For the uninitiated, it may help to note that “urban renewal” is a euphemism originating in the USA that provides the most immediate mechanism for this kind of gentrification. Large-scale development companies acquire low-value housing in disadvantaged areas (often with the State’s assistance) and turn them into higher-price (and higher-density) homes; not so much value-adding but starting from scratch. Having played their part, they step back and wait for the State to reroute public transport in the area to accommodate the area’s demanding new residents. Bus stops sprout like clovers after rain, and train stations like toadstools.
Green Square is one such train station. Like Macdonaldtown, it is one of the few stations that neither belongs to, nor is named for, any one suburb. Its namesake is the brainchild of the descriptively – if not dystopianly – named UrbanGrowth NSW Development Corporation, now part of Infrastructure NSW. Stretched over 278 hectares and $13 billion dollars, Green Square annexes parts of Beaconsfield, Zetland, Alexandria, Rosebery and Waterloo. The City of Sydney webpage describes it as an urban renewal project in which “Sydney’s oldest industrial heartland is transforming into a vibrant, sustainable and connected community.” An astute observer might notice that urban renewal projects like Green Square and the Redfern-Waterloo Authority frequently describe themselves as “vibrant” as if the communities that preceded them were raw concrete hellscapes plucked out of the Soviet Union. Cast in that role, few would question the need to renew those localities.

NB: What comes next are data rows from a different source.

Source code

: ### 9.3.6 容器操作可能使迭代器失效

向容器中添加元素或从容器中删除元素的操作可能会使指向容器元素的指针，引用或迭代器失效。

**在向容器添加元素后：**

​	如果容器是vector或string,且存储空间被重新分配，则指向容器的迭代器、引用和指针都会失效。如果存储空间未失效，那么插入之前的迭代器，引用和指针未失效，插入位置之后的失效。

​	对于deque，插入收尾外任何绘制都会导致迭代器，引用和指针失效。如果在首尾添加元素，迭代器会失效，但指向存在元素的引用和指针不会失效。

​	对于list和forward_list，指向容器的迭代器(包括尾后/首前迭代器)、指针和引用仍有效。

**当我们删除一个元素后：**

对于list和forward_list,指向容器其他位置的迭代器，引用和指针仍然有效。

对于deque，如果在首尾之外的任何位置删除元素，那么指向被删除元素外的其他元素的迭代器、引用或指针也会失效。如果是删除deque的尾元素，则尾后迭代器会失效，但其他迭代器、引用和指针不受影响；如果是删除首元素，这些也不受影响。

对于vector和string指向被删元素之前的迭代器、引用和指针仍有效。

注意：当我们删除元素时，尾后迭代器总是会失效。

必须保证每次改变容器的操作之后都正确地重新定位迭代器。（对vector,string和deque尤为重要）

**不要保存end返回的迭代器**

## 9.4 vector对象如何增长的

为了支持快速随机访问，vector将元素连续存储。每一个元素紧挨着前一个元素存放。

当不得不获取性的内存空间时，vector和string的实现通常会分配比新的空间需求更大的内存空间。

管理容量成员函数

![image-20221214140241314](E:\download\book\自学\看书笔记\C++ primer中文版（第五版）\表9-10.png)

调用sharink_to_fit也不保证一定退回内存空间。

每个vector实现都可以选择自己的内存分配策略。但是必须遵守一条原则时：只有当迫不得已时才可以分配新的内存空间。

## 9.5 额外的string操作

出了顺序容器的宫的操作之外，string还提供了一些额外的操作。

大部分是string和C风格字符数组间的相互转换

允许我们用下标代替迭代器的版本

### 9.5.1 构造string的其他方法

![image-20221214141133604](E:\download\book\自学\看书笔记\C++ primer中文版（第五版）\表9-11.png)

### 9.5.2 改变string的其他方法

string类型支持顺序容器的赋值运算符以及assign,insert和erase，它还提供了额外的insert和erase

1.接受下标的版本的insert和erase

But this tired cliche is becoming increasingly doubtful in the eyes of today’s young adults. The popularity of groups like NUMTOTs should alarm those in Australia’s governments who have turned the housing market into a cash-cow. This is a process from which the youth are unlikely to derive direct benefits while the same governments refuse to reinvest the gains appropriately and fight constantly for cuts to tertiary-education and community services.